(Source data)
((
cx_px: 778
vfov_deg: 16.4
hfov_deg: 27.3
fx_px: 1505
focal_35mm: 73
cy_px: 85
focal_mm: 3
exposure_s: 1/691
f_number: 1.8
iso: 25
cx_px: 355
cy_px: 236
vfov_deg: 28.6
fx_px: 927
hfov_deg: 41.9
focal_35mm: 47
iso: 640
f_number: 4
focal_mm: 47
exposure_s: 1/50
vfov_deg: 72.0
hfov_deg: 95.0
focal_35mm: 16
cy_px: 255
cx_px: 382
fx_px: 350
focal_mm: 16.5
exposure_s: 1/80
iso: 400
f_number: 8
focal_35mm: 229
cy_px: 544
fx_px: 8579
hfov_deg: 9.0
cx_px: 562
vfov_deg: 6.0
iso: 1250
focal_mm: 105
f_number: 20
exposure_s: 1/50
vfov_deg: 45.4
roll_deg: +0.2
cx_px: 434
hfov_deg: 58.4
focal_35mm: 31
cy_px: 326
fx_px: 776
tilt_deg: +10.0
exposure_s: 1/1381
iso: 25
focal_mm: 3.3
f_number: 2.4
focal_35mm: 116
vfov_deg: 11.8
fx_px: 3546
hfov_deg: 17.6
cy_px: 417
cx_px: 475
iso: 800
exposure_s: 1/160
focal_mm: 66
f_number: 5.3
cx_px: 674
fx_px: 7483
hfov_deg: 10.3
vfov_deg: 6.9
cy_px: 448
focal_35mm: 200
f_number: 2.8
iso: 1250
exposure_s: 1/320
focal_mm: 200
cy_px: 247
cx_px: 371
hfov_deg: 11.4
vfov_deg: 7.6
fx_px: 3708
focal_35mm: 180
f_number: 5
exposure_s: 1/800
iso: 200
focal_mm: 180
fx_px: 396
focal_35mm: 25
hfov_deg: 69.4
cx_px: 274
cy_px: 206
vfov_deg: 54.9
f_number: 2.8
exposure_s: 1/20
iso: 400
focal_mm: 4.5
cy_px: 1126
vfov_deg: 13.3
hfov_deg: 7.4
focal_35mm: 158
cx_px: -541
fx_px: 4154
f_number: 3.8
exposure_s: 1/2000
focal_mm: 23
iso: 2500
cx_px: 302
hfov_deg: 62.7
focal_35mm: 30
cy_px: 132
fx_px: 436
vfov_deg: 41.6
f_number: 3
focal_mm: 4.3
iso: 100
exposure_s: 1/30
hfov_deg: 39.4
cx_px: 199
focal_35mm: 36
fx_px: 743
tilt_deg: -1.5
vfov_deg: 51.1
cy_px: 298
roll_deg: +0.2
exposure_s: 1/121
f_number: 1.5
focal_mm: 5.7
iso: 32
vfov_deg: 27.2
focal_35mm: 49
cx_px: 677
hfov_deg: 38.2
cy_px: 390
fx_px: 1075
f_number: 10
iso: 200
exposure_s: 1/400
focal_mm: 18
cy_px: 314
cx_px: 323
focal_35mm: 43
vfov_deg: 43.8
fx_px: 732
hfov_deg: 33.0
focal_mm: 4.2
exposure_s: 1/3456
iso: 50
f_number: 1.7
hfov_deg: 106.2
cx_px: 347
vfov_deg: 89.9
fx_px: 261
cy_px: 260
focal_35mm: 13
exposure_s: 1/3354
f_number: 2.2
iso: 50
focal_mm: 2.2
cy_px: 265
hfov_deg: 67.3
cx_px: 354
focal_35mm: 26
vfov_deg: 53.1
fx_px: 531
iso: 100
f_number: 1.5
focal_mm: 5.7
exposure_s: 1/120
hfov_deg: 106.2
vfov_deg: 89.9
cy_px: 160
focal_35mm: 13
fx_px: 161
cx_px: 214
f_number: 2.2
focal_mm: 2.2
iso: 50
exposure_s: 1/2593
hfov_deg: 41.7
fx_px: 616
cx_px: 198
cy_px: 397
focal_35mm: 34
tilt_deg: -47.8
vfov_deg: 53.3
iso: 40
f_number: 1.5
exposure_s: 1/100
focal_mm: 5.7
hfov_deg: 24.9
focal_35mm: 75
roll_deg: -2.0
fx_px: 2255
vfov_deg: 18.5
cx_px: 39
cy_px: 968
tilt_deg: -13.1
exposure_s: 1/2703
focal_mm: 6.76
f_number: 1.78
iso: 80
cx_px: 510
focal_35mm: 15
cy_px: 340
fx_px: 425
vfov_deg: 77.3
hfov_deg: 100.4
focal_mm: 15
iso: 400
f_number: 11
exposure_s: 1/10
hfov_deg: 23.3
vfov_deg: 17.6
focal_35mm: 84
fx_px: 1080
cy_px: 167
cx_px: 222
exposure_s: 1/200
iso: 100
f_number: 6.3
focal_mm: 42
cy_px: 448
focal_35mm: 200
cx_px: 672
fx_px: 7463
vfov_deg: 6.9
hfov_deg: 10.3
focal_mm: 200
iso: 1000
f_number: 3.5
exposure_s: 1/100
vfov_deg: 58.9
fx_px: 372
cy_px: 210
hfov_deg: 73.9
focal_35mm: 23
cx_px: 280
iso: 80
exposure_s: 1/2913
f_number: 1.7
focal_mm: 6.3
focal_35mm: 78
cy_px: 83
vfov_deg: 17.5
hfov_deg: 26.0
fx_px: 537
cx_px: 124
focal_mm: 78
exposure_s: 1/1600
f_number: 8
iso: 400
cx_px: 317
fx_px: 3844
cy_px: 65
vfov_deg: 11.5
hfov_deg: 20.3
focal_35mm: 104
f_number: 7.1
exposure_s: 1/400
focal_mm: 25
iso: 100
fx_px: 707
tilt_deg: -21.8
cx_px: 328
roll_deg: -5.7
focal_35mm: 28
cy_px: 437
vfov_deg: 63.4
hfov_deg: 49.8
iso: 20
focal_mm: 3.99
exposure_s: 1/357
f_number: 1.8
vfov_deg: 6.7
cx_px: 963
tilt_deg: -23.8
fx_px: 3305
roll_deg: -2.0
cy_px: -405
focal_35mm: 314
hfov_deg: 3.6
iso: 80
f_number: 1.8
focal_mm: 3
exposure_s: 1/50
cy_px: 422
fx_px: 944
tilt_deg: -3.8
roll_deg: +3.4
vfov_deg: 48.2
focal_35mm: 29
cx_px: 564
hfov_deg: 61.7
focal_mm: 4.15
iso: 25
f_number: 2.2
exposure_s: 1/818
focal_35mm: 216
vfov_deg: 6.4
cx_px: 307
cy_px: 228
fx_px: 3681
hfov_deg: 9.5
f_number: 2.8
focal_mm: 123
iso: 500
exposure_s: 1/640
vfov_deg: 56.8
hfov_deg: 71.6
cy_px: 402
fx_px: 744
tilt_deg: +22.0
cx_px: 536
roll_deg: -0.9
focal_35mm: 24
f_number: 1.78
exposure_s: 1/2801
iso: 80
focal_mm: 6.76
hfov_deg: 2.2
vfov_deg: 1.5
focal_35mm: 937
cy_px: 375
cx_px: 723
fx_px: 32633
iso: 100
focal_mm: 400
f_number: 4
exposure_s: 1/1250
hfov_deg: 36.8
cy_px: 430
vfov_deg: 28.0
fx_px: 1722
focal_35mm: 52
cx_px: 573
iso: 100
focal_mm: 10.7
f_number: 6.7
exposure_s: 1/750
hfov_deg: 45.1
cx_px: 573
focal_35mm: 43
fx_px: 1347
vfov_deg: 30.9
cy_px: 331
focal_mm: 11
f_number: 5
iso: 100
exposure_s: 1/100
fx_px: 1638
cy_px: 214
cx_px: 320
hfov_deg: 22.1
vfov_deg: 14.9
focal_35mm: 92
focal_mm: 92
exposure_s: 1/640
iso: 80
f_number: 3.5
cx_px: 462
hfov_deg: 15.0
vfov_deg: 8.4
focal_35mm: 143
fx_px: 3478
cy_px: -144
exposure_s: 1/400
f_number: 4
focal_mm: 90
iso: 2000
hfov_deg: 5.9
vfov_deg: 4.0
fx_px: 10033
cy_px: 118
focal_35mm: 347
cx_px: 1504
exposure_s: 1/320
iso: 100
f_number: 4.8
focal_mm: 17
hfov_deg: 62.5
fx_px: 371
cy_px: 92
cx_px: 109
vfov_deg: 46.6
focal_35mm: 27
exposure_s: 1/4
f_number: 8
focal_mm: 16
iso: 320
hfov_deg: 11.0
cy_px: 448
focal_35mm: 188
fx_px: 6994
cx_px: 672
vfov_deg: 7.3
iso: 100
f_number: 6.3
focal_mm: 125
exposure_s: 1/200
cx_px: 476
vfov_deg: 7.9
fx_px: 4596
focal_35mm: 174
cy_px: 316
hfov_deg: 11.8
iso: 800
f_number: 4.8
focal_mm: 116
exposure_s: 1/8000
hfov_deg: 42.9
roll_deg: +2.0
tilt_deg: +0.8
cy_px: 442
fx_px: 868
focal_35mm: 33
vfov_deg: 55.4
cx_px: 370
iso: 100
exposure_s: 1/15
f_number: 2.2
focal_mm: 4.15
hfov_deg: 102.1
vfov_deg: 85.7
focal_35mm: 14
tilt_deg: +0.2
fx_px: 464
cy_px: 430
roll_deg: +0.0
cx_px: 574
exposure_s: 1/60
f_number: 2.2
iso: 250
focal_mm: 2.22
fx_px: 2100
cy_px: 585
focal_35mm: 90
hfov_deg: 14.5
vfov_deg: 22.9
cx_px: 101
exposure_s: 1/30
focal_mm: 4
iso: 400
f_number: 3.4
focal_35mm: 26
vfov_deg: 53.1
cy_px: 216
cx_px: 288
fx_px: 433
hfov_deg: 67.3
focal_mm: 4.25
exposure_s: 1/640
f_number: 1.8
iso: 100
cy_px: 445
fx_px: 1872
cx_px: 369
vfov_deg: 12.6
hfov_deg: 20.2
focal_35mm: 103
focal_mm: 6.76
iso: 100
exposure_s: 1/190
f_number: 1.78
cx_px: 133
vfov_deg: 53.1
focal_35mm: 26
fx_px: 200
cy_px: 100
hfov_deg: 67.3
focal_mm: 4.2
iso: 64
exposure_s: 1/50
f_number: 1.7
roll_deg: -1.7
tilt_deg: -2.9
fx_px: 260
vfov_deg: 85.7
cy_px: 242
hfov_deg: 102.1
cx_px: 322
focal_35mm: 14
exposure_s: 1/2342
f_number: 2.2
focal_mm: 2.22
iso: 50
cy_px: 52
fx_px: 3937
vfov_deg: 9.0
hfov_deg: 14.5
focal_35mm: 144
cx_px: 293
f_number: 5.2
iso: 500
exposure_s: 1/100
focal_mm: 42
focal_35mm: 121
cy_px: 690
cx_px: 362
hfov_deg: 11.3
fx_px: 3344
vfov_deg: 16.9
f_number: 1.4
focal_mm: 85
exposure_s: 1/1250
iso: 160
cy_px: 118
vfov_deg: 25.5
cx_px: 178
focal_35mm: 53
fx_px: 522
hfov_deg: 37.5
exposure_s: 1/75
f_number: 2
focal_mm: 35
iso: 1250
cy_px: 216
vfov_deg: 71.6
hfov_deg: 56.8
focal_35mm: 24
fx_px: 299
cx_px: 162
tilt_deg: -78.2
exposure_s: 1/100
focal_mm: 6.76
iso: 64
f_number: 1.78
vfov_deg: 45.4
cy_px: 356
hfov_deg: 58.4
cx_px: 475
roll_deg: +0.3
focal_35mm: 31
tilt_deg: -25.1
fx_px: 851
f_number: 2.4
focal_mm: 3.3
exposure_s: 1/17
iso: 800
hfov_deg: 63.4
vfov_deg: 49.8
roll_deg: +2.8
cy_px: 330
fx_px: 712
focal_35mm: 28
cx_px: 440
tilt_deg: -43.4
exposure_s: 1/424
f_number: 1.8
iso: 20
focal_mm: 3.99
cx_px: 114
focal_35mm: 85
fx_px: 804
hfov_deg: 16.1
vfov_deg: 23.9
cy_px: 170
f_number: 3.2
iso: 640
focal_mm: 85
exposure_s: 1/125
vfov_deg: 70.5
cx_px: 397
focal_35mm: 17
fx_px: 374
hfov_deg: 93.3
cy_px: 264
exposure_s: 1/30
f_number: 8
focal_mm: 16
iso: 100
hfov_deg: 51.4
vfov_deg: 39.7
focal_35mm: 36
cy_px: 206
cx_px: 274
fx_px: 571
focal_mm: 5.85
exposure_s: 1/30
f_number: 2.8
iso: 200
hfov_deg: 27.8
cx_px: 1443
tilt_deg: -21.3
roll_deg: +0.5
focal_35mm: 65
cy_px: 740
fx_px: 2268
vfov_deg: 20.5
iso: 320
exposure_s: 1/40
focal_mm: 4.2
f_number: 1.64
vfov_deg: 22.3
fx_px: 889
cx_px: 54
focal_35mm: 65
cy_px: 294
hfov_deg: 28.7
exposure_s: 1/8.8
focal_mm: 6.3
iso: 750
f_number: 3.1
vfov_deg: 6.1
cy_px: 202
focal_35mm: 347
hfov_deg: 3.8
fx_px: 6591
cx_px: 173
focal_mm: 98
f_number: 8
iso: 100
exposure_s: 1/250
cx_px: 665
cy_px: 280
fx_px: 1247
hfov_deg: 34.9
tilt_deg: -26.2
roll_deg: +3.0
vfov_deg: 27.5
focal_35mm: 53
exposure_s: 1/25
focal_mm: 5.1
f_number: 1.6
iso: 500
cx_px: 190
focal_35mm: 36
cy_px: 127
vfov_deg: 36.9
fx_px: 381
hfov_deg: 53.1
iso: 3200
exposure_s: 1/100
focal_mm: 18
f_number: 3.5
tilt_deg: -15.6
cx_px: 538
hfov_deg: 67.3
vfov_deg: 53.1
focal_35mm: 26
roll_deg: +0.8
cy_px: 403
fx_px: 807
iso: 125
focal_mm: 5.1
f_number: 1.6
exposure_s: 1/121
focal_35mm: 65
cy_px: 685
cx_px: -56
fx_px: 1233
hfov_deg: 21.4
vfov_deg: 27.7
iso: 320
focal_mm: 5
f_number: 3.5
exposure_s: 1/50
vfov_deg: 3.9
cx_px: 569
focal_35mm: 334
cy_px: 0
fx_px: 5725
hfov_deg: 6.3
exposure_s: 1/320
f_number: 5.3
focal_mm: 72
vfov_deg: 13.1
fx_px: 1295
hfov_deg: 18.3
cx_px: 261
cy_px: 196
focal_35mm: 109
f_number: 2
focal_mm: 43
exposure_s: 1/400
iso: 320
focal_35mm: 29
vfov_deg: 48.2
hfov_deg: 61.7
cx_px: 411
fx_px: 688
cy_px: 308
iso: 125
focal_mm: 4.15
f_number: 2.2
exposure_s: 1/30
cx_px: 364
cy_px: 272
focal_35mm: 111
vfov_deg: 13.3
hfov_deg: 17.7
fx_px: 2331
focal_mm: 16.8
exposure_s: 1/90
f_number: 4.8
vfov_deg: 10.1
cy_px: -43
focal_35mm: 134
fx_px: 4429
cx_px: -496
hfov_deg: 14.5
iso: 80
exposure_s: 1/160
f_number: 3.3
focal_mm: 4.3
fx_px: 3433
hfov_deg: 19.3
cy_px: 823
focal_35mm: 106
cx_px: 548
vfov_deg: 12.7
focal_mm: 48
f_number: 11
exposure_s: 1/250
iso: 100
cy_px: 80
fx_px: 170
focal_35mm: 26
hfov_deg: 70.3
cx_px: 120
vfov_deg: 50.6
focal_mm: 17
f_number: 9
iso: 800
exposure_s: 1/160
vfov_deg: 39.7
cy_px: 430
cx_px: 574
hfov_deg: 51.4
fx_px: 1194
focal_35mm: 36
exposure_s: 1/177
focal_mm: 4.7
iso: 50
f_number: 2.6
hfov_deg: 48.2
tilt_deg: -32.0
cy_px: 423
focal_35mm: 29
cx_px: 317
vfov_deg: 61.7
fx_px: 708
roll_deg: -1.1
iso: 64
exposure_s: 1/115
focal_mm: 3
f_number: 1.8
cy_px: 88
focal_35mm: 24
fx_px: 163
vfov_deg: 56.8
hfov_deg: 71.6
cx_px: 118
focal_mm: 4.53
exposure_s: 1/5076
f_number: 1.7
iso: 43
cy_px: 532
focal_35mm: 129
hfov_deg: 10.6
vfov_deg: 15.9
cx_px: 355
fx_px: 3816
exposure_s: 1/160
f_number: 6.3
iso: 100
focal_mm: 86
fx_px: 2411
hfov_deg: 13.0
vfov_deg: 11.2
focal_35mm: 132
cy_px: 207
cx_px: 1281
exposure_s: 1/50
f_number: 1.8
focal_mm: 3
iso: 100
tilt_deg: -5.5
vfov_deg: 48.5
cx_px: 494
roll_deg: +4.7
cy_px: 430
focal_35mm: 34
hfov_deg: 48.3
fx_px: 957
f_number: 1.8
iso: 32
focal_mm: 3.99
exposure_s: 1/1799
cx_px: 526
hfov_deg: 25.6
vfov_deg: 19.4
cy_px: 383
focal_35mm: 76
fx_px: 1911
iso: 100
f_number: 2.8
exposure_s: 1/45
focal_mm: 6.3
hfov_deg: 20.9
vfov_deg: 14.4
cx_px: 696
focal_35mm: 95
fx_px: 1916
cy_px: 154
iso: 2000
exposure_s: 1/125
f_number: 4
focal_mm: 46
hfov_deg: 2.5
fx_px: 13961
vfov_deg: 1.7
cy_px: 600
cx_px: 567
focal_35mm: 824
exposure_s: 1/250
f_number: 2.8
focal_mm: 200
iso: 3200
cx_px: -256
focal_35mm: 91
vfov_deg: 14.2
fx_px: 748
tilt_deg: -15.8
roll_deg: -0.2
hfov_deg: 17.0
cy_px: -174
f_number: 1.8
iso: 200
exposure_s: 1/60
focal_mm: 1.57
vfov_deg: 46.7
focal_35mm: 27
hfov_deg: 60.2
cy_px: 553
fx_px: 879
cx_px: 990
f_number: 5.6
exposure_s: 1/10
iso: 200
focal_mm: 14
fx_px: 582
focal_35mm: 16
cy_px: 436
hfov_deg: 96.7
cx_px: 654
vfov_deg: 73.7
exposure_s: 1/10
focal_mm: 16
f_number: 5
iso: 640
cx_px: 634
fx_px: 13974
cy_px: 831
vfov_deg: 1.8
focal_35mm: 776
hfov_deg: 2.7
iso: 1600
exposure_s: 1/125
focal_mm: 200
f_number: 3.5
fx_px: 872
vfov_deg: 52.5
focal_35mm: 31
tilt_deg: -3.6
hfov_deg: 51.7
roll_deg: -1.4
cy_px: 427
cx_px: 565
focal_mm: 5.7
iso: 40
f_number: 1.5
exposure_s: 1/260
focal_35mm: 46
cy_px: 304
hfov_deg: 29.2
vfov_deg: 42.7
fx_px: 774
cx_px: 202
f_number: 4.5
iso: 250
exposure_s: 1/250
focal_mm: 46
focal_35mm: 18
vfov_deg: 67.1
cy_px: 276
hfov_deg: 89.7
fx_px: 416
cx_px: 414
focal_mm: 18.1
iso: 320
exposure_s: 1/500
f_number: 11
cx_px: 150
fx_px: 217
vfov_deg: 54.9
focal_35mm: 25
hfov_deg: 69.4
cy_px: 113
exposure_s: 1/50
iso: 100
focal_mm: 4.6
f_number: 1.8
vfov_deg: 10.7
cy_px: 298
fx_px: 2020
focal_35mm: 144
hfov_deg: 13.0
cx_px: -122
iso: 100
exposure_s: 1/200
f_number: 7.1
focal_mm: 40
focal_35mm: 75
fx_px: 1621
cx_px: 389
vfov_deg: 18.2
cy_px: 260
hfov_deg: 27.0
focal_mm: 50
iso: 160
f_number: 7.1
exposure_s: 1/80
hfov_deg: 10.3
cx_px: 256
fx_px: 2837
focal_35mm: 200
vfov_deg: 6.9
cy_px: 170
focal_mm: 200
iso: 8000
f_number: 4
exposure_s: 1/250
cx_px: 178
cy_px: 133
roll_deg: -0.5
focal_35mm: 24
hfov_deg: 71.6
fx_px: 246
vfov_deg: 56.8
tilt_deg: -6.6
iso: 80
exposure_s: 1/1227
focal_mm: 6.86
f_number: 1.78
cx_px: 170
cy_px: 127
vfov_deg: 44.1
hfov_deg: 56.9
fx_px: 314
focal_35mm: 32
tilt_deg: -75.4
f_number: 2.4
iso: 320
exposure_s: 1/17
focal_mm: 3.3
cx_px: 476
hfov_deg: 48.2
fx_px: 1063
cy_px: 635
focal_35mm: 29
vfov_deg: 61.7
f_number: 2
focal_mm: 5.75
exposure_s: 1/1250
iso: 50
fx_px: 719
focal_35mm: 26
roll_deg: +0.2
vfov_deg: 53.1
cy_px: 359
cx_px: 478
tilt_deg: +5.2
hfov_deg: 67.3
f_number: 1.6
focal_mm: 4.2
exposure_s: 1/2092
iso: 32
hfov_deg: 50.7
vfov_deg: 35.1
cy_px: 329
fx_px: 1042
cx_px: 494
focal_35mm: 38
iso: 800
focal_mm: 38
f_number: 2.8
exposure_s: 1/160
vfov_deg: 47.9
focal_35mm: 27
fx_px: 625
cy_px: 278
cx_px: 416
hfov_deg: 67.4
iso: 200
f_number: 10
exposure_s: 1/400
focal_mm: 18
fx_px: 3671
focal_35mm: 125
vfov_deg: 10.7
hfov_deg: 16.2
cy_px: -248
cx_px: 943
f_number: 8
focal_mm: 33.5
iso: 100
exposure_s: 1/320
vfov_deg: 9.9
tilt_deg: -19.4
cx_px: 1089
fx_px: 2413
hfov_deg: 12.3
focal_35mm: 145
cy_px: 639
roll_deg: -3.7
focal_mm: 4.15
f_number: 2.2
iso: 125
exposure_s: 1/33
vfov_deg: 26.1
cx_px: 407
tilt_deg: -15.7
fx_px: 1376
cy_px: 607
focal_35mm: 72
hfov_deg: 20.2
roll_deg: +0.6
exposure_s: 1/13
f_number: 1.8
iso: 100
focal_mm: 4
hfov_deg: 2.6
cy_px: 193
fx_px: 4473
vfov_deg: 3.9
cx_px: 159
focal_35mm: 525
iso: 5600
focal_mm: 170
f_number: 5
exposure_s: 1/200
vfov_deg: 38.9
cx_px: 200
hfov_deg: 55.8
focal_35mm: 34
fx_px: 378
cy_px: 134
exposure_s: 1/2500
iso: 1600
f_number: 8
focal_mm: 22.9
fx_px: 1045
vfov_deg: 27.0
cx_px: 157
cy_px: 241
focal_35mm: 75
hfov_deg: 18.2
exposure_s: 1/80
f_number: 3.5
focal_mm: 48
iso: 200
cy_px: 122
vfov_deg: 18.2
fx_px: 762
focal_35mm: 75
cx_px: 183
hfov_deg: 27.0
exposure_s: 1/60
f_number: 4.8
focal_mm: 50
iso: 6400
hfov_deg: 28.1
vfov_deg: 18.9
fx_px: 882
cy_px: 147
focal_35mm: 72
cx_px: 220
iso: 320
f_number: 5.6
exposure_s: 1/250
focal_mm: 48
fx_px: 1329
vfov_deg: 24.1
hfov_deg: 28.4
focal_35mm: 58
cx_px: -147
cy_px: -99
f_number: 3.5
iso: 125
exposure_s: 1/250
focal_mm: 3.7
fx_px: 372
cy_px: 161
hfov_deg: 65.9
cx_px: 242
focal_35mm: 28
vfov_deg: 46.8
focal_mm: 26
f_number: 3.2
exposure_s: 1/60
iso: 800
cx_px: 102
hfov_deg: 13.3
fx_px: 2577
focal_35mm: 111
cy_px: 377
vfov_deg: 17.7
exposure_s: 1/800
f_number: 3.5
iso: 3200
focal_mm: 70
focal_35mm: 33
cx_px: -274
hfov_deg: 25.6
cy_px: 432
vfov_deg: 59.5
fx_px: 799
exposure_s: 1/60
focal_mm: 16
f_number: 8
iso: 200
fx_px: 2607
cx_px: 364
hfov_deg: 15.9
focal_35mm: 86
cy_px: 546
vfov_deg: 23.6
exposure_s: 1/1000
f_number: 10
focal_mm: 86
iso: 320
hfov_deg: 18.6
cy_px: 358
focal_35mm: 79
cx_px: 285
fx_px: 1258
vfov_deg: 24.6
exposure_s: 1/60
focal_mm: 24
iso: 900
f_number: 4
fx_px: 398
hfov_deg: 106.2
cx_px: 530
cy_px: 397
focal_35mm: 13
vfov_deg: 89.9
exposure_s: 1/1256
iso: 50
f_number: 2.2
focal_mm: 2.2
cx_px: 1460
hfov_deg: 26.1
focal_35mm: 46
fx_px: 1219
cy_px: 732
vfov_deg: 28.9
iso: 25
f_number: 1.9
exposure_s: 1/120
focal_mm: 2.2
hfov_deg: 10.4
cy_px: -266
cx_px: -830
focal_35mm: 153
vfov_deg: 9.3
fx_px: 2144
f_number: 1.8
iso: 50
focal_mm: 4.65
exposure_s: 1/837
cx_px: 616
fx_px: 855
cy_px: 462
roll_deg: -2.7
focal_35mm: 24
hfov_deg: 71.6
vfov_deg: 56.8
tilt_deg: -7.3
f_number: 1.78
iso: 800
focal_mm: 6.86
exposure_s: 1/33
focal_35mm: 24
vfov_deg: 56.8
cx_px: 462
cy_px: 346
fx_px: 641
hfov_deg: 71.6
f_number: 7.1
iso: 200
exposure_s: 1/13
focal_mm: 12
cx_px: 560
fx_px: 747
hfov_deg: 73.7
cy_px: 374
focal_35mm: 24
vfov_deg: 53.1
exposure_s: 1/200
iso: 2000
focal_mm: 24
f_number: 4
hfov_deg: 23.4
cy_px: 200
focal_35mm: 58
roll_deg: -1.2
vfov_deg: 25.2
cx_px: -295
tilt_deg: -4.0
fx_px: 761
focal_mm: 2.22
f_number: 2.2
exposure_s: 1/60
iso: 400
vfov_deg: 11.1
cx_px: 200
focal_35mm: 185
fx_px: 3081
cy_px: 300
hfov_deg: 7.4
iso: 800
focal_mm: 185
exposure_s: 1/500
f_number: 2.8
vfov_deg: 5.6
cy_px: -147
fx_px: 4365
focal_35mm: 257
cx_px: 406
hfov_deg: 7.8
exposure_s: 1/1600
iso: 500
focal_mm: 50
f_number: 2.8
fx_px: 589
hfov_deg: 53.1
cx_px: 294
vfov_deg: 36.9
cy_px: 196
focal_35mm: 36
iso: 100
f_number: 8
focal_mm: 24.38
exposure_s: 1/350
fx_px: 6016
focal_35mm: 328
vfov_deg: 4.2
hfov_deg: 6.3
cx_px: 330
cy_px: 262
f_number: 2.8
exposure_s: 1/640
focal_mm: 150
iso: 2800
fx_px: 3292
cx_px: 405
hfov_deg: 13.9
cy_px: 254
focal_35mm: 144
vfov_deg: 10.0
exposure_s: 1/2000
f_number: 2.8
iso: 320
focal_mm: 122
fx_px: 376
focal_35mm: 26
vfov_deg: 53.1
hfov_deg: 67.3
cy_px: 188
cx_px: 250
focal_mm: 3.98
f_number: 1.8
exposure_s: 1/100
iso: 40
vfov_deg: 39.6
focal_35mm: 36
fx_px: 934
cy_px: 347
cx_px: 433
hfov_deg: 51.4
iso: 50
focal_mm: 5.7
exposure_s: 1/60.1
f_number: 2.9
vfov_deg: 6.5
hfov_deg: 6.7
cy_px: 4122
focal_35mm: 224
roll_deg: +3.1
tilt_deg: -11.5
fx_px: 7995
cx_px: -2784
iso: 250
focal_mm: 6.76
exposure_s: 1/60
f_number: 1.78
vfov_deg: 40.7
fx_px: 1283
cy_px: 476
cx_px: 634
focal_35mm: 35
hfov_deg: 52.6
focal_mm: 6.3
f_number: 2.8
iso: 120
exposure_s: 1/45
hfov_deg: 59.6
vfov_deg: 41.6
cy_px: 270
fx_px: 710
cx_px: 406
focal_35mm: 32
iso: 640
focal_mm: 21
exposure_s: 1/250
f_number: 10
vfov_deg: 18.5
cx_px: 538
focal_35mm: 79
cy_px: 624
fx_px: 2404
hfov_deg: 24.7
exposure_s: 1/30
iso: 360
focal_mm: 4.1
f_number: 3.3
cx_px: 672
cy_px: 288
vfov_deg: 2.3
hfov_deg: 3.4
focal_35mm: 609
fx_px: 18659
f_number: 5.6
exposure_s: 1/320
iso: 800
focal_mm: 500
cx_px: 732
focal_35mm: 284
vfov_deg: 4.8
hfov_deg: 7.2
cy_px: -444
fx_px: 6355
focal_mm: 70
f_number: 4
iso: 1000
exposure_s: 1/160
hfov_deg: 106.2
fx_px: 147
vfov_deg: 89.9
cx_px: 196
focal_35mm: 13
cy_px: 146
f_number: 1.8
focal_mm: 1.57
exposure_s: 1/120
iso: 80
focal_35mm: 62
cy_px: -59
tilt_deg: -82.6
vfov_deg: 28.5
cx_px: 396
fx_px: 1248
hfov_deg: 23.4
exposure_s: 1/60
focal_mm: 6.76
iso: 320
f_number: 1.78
))
When the line with "vfov_deg: 14.4" is reached in the data above, start copying there, and copy each line exactly until the line with "hfov_deg: 2.7" has been copied; copy nothing else.

◆ **EXPECTED ANSWER**:
vfov_deg: 14.4
cx_px: 696
focal_35mm: 95
fx_px: 1916
cy_px: 154
iso: 2000
exposure_s: 1/125
f_number: 4
focal_mm: 46
hfov_deg: 2.5
fx_px: 13961
vfov_deg: 1.7
cy_px: 600
cx_px: 567
focal_35mm: 824
exposure_s: 1/250
f_number: 2.8
focal_mm: 200
iso: 3200
cx_px: -256
focal_35mm: 91
vfov_deg: 14.2
fx_px: 748
tilt_deg: -15.8
roll_deg: -0.2
hfov_deg: 17.0
cy_px: -174
f_number: 1.8
iso: 200
exposure_s: 1/60
focal_mm: 1.57
vfov_deg: 46.7
focal_35mm: 27
hfov_deg: 60.2
cy_px: 553
fx_px: 879
cx_px: 990
f_number: 5.6
exposure_s: 1/10
iso: 200
focal_mm: 14
fx_px: 582
focal_35mm: 16
cy_px: 436
hfov_deg: 96.7
cx_px: 654
vfov_deg: 73.7
exposure_s: 1/10
focal_mm: 16
f_number: 5
iso: 640
cx_px: 634
fx_px: 13974
cy_px: 831
vfov_deg: 1.8
focal_35mm: 776
hfov_deg: 2.7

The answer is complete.